Cria-se então uma disputa. Clara não quer relegar sua história e suas memórias ao passado. A matéria ao seu redor contém marcas de sua existência, não só na forma de um corpo cicatrizado, mas também nos móveis, nos corredores e, principalmente, na enorme coleção de discos em vinil que pontua momentos importantes do filme. Em uma cena, Clara tenta encobrir o ritmo industrial da música vinda de uma festinha num apartamento da construtora com “Fat-Bottomed Girls”, da banda britânica Queen.Memórias e nostalgia
Logo no início, um momento incrível: nos anos 1980, a família de Clara comemora o aniversário de uma tia. Sentada no sofá, essa tia percorre a sala com os olhos e para num pequeno armário. Enquanto a família discursa e a homenageia, ela olha para o armário e pensa somente nos melhores momentos de sexo que teve em cima dele. Nossas memórias e nossa nostalgia pelo passado, um dos temas centrais do filme, muitas vezes remetem apenas a nós mesmos, como numa história que contamos numa mesa de jantar e ninguém ri além da gente.
A câmera de Mendonça também é nostálgica. Com uma linguagem de zoom, gruas e planos fixos, “Aquarius” não está interessado no frenesi e na velocidade da modernidade. É lindo de se ver, e completamente seguro de si. A fotografia mesmo já transforma o prédio e seus espaços em personagens da obra.
De fato, as divisões e barreiras impostas pela estrutura de um edifício parecem centrais para a obra desse diretor (seu filme anterior, “O Som ao Redor”, também se passava dentro de um condomínio). Seus roteiros não querem que as pessoas conversem e resolvam as diferenças entre si, mas que se retraiam cada vez mais ao próprio espaço físico. Ninguém quer ceder nunca.
Independência e resistência
Clara incorpora bastante essa inconsistência do brasileiro. Abastada e com patrimônio, ela não depende de ninguém e por isso consegue resistir. Ela é endinheirada, mas é uma artista, o que parece desculpar seu patrimônio (uma leve referência é feita ao fato de que quem realmente construiu o patrimônio familiar foi seu marido).

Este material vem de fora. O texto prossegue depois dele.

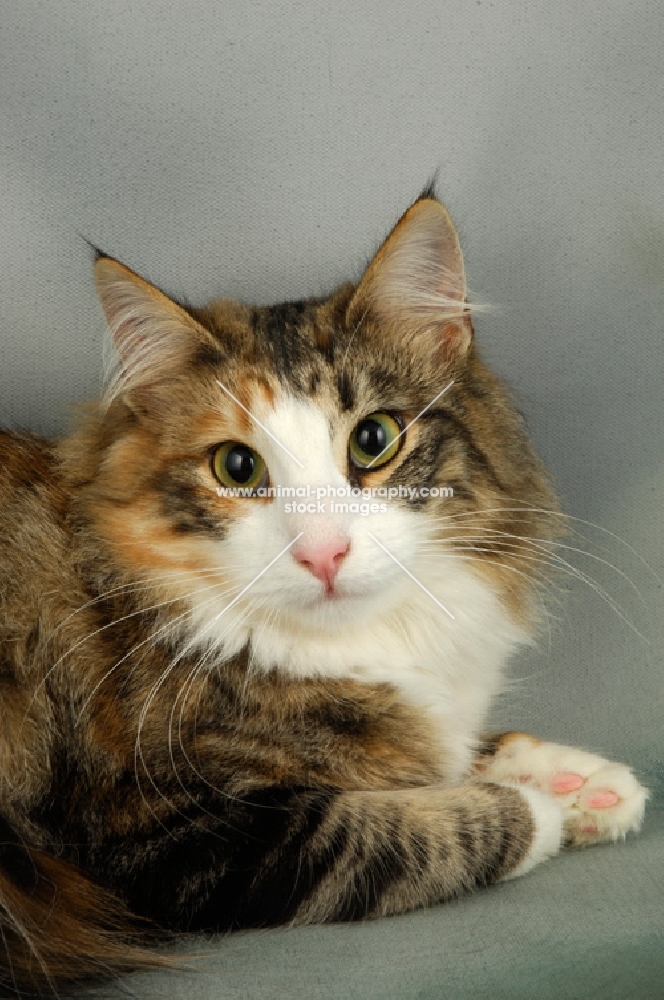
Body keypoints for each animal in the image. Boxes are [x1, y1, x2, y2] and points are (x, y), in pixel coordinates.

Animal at [0, 191, 644, 996]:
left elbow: (462, 747)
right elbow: (397, 829)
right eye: (237, 466)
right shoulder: (158, 834)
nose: (323, 552)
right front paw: (543, 805)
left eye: (374, 439)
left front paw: (583, 783)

Clara tem empregada. Em dado momento, até se recorda de outra que roubava as joias de sua mãe. Mas, tudo bem, pois “nós os exploramos e eles roubam da gente”. As famílias dos outros moradores, que já venderam seus apartamentos mas ainda aguardam a construção do novo para receberem o dinheiro, são representadas em uma única cena.
Na linguagem de “Aquarius”, Clara está sempre certa, pois os vilões da história — Bomfim Engenharia e sua personificação, Diego (Humberto Carrão) — são, na verdade, caricaturas odiosas ao capitalismo desenfreado.
Clichês hollywoodianos
Nos 20 minutos finais, o roteiro deixa de ser sútil e se entrega a clichês hollywoodianos, com Clara se transformando numa versão de Erin Brockovich, aquela vivida por Julia Roberts, em 2001. Após um lindo filme de duas horas, começamos outro, de 20 minutos, que já vimos várias vezes. É um momento triunfal para Clara e todos nós que torcemos por ela. Porém, inconsistente.
“Aquarius” é muitas coisas ao mesmo tempo, mas é mais interessante enquanto se mantém original, mais movido pelos personagens do que pela trama.
Sônia Braga, atriz brasileira com uma carreira internacional desde os anos 1980, retorna às produções nacionais como se nunca tivesse partido. Com uma atuação incrível, certamente será consagrada em festivais mundo afora por esse trabalho. Morando há anos em Nova York, ela pode até ter sumido um pouco da consciência cultural dos brasileiros mais jovens. Seria muito bem-vinda de volta.
“Aquarius” é um dos melhores filmes do festival até agora e certamente sairá de Cannes com algum prêmio na mão. Pode ser, inclusive, o prêmio máximo. Seria um momento maravilhoso para o cinema brasileiro, que merece essa consagração.